▶ [任务要求]
根据下方关于编程语言 Unicode 支持的讨论，回答以下问题：
(a) Andor_Chen 的回复列出了哪种语言及版本？
(b) xierch 认为有必要明确什么？
(c) jakwings 在最后一条回复中指出，bash 需满足哪两个条件才“貌似算是支持”？

### 阅读材料

目前支持 Unicode 的编程语言都有哪些？

wwqgtxx

2014-05-02 21:16:14 +08:00

java/python3

ochapman

2014-05-02 21:23:32 +08:00

golang utf-8, unicode的实现之一

zzNucker

2014-05-02 21:29:30 +08:00

javascript

Andor_Chen

2014-05-02 21:31:43 +08:00

Ruby 1.9+

jakwings

2014-05-02 21:32:50 +08:00

我傻傻地补一个好了：JavaScript (16bit Unicode unit)

hazard

2014-05-02 22:44:18 +08:00

bash shell?

xierch

2014-05-02 22:47:49 +08:00

我觉得有必要明确一下“支持”是啥意思..

jakwings

2014-05-02 23:04:10 +08:00

@xierch 附言已添加～

jakwings

2014-05-02 23:10:42 +08:00

@hazard =_= 貌似算是支持，假如 bash 的版本够新，而且环境用的字符编码是 UTF-8 兼容的话。echo ${#str} 也能够正确显示长度。

######
### 给定数据

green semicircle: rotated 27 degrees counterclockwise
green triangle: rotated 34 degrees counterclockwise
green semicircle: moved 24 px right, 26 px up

######

▶ [参考答案]
(a) Ruby 1.9+。
(b) “支持”是什么意思。
(c) bash 的版本够新，而且环境所用的字符编码与 UTF-8 兼容。